The album hits the ground running, with a five track onslaught of relentless energy. Starter track “Black Night” begins with a galloping drum rhythm that quickly swells into a lush combination of rapid guitar strumming and finger-picked chords. The addition of a clean, crisp vocal track completes the mix, and as Long sings “Control yourself/I don’t want it to, I don’t need it to contain itself,” we see a newfound self-awareness, acknowledging boundaries and their inherent dilemmas. This tension between control and freedom results in an interesting balance that remains constant throughout, and Long and Kroeber succeed in striking the perfect levels of enthusiasm and spontaneity without being reckless.
This trend continues into “Going Under”, which integrates sudden tempo and rhythm changes, characteristic of the Dodos, that turn at ease when the chorus comes around. Neko Case’s background vocals make their first appearance here, subtle and unassuming, seamlessly accompanying Long’s near-whisper. Although present on five of the nine tracks, Case is nowhere near a focus for No Color, as most of her accompaniments can easily go unnoticed. Although a let-down for Case fans and those hoping for this album to be a collaboration, the nonchalance of her presence reaffirms that No Color is, first and foremost, a Dodos album. The addition of a third person on Time to Die undercut the ferocity of the duo, and Long and Kroeber smartly avoided that happening again. That being said, her role in “Don’t Try and Hide It” fills a gap and ends up saving an otherwise uneventful track, and, on the whole, is a nice touch.

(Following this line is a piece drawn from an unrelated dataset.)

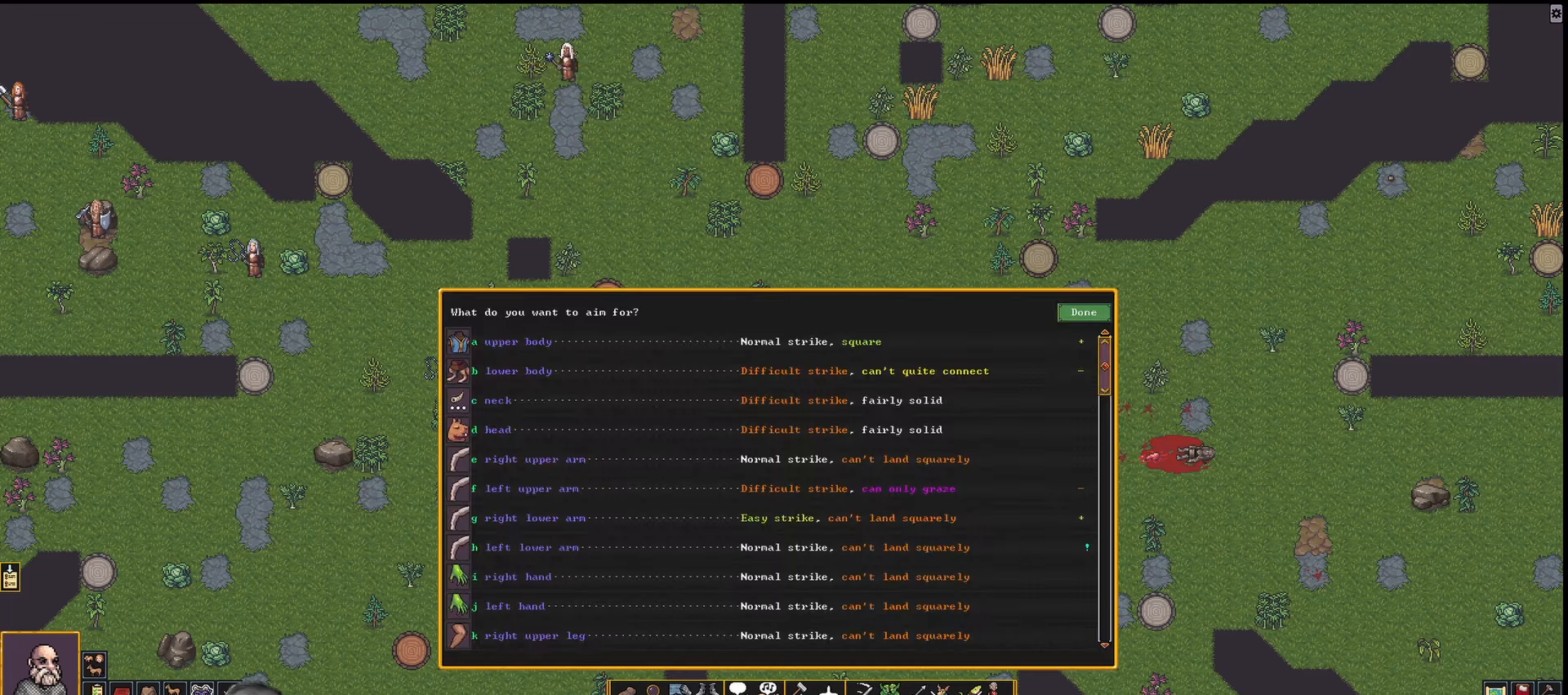
{"keys": [], "events": []}
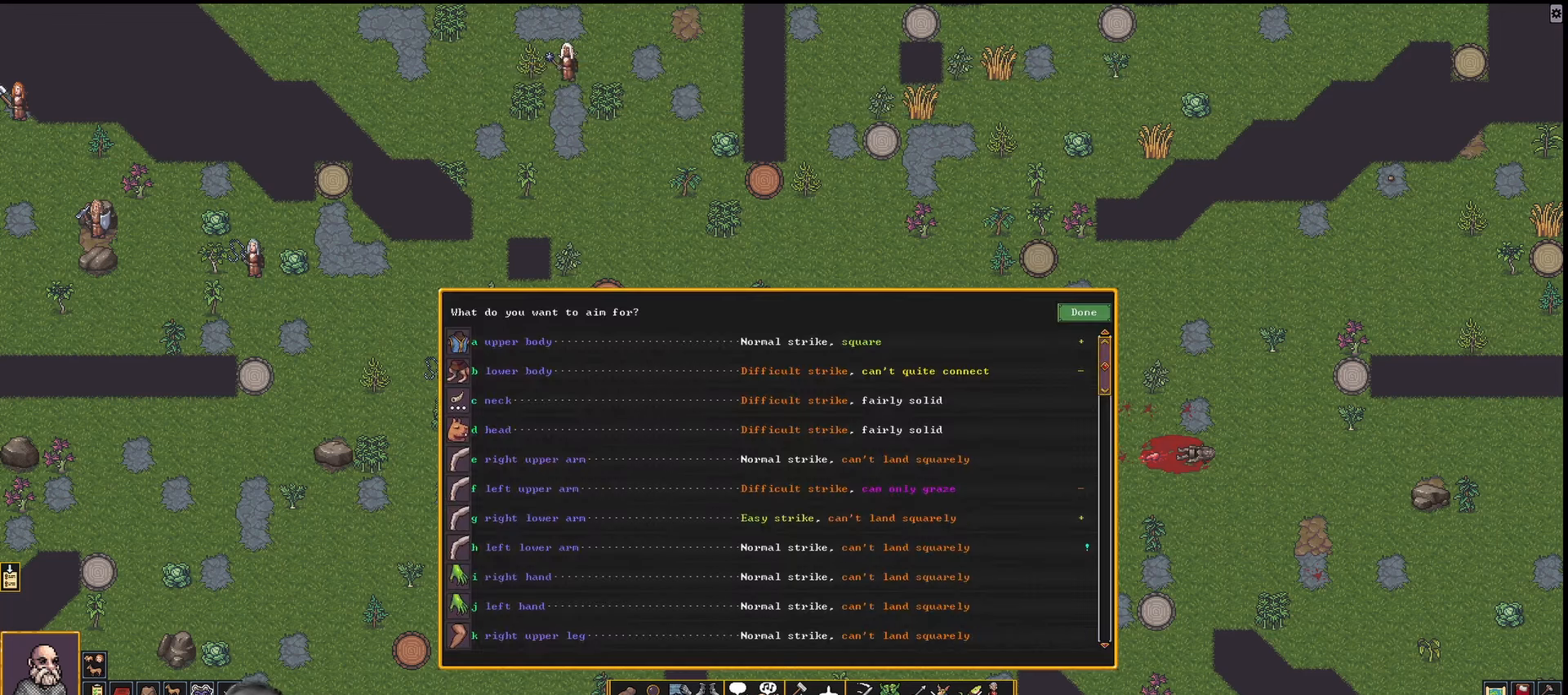
{"keys": [], "events": []}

A definite No Color highlight, “Sleep” comes midway through the album, and is anything but a lullaby with its clattering percussion, keys, and throbbing strings. Soothing ‘ahhhs’ are interrupted by the resurgence of Long’s contemplation and syncopated beats, nearly chanting, “I cannot sleep, I cannot think, I cannot dream.” “Sleep” functions as a microcosm of the album: combinations of seemingly disparate elements to a cohesive whole, attesting to Dodos’ impressive abilities as musicians.

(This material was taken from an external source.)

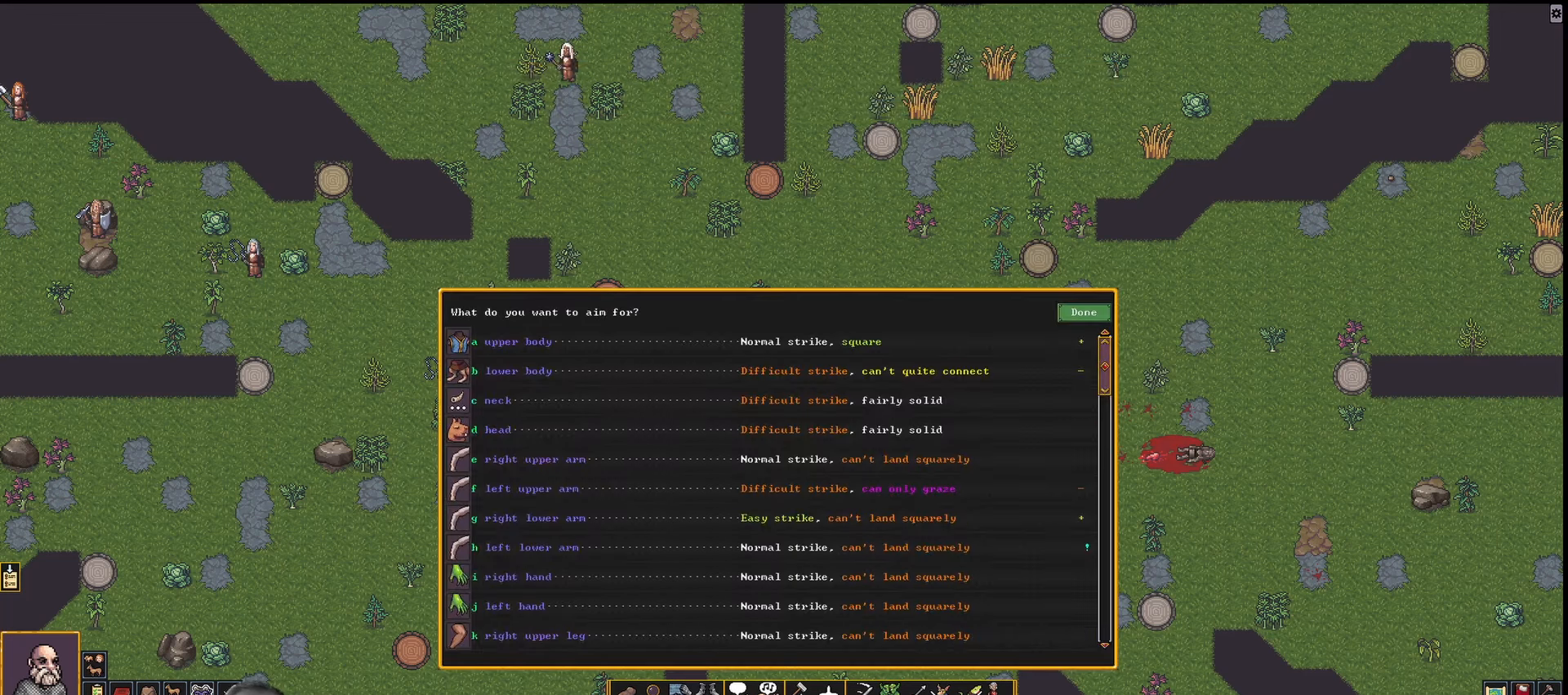
{"keys": [], "events": []}
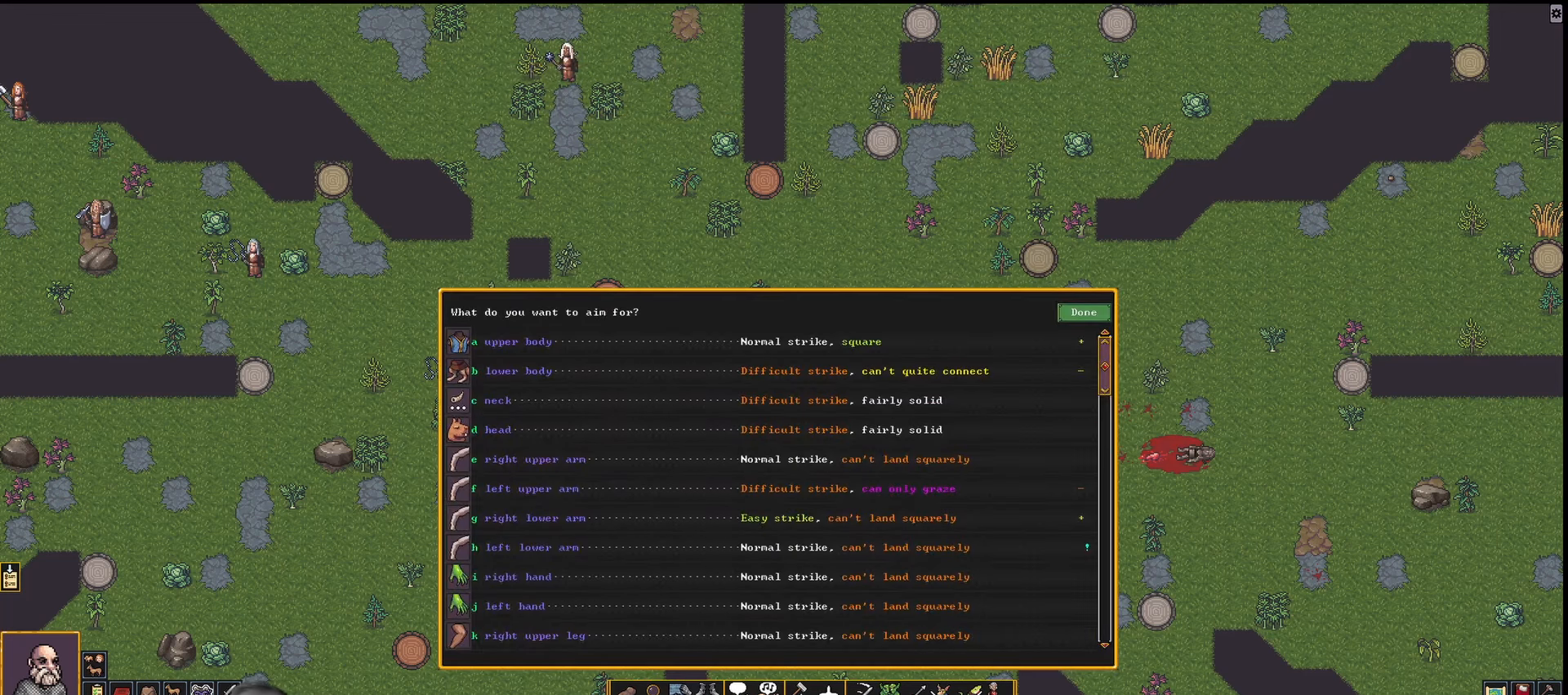
{"keys": [], "events": []}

Following the five track full-on assault of aggressive percussion and frantic guitar playing, tracks such as “Hunting Season” and “Companions” offer a chance to catch your breath. The break in tempo and more mellow instrumentation is compensated for by Long’s vocal performance, notably the rhythmic phrasing through the verses and a delicate quiver in his voice in the chorus of “Hunting Season”. The guitar work on “Companions” is as compelling as it is intricate, and a perfect companion for the reverb-heavy vocal accompaniment – and saves these two tracks from being filler material. Although the slower songs fail to demand attention, in their subtlety lies their success and necessity; an entire album like the first half would be utterly exhausting.
No Colors showcases a band who knows exactly who they are and feels completely comfortable in their sound, constantly pushing the boundaries of what is possible for a two-piece. “Don’t Stop” concludes the album, its gradual acceleration acting as a cumulation of everything Long and Kroeber have put together throughout the album. Layered vocal harmonies atop tribal percussion, sweet quick acoustic guitar melodies, gritty electric guitar appearances – it is all there and it’s never sounded better, resulting in the perfect, triumphant close to a record that is anything but monochromatic.